The updated rule proposed by the CARB would require vehicle manufacturers to sell a certain percentage of zero-emission trucks each year and that by 2035, CARB’s estimates that at least 20% of the types of trucks covered by the proposal would be electric.

The proposal itself can be found here.

There is now a 30-day time period for public comments on the new rule for the, with a final vote from CARB expected in June.

The proposal, if adopted as is, would require at least 40% of some of the trucks covered by the proposal to be zero emission within 15 years. For smaller trucks, such as pickup-type trucks, 55% of all sales would be zero emission by 2035. For delivery trucks and vans, 75% of sales would be required to be zero emission by 2035.

In announcing the proposal, CARB said: “At the public hearing, the Board directed staff to consider modifications to the manufacturer mandate that would increase the number of zero-emission trucks sold and deployed, give consideration to the Truck and Engine Manufacturers Association proposal of 100% ZEV sales by market segment, extend near-zero emission vehicle credit, and accelerate emissions benefits in disadvantaged communities.
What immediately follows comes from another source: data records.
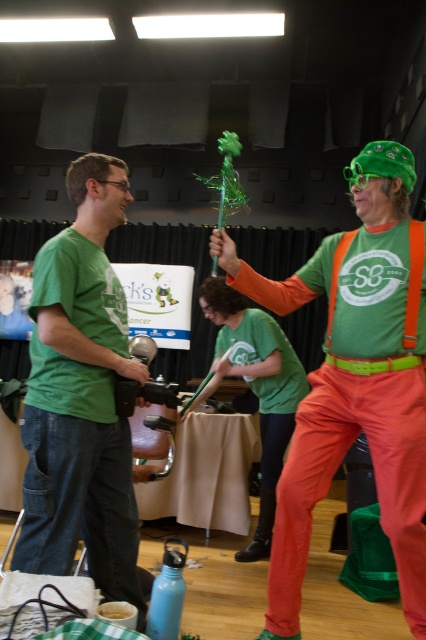
Which is in front, point (287, 518) or point (114, 225)?

Point (287, 518)

Is matte green t-shirt at center behind green matte shirt at left?

Yes.

Which is behind, point (414, 387) or point (51, 552)?

The point (414, 387) is more distant.

Locate an element on the screen. The width and height of the screenshot is (426, 640). matte green t-shirt at center is located at coordinates (356, 401).

Is point (284, 486) less distant than point (224, 339)?

Yes.

Who is lower down, matte green t-shirt at center or green matte t-shirt at center?

green matte t-shirt at center is below.

You are a GUI agent. You are given a task and a screenshot of the screen. Output one action in this format:
    pyautogui.click(x=<x>, y=<y>)
    Task: Click on the matte green t-shirt at center
    This screenshot has width=426, height=640.
    Given the screenshot: What is the action you would take?
    pyautogui.click(x=356, y=401)

Where is `matte green t-shirt at center`? This screenshot has width=426, height=640. matte green t-shirt at center is located at coordinates point(356,401).

Is point (78, 276) closer to viewer compared to point (235, 316)?

That is True.

Can you confirm if green matte shirt at left is positioned above green matte t-shirt at center?

Indeed, green matte shirt at left is positioned over green matte t-shirt at center.

Who is more distant from viewer, [23,525] or [273,436]?

The point [273,436] is more distant.

The height and width of the screenshot is (640, 426). In order to click on green matte shirt at left in this screenshot , I will do `click(80, 397)`.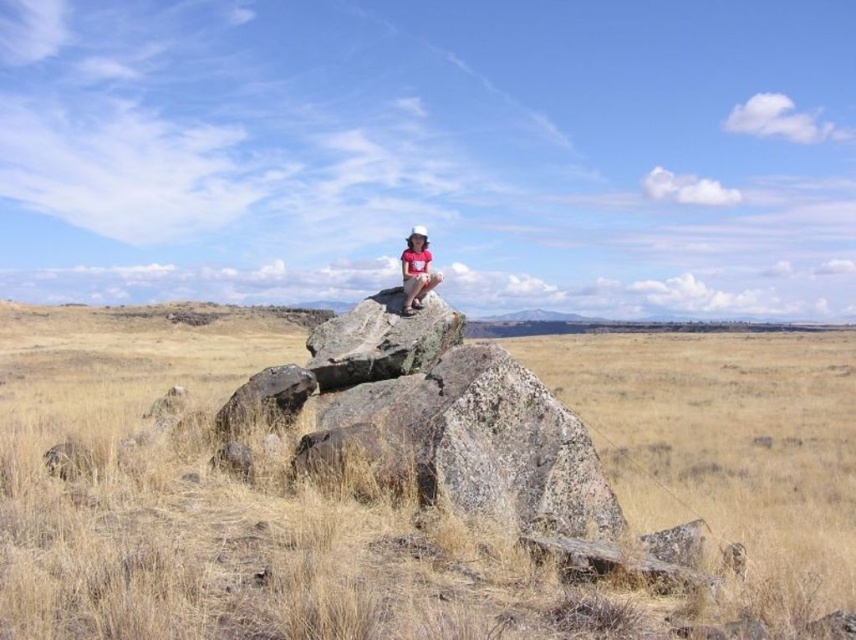
Between dry grass at center and matte pink shirt at center, which one has more height?

With more height is dry grass at center.

Is dry grass at center bigger than matte pink shirt at center?

Indeed, dry grass at center has a larger size compared to matte pink shirt at center.

Which is in front, point (554, 513) or point (424, 244)?

Point (554, 513)

Where is `dry grass at center`? dry grass at center is located at coordinates (415, 484).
The Board also directed staff to work with industry to streamline the reporting requirement, expedite the establishment of complementary zero-emission fleet rules, and establish pathways to the Governor’s 2045 carbon neutrality goal.”

Further, the notice said, “staff proposes increasing the percentage of ZEV sales in California across all vehicle groups from 2024 to 2030 and to increase the percentage requirements from 2030 to 2035 rather than keeping them constant during that period.”

Finally, the proposal says that, “Staff also proposes lowering the vehicle count threshold for the reporting requirement to fleets with 50 or more trucks and buses rather than the originally proposed 100 vehicle fleet size; this will ensure representative sampling of truck usage across more fleets.”

“Staff proposes including language that specifies a period of time for entities to respond to requests for clarification of apparent anomalies in reported information, to the extent they exist. A number of other changes include clarifying definitions, removing references to the facility reporting information, clarifying that personal residence information is not part of the reporting requirement, and adding language providing example methods to assist when responding to questions.”

Other interesting points in the proposal include:

  • a tightening of the language used, to focus exclusively on on-highway vehicles and exempt off-highway equipment as part of the ZEV manufacturer sales requirement.
  • excluding parts and powertrain suppliers are from the definition of a vehicle manufacturer.
  • the Low Volume Exemption has been clarified by defining that the calculation to determine whether a manufacturer is low volume begins with the 2024 model year.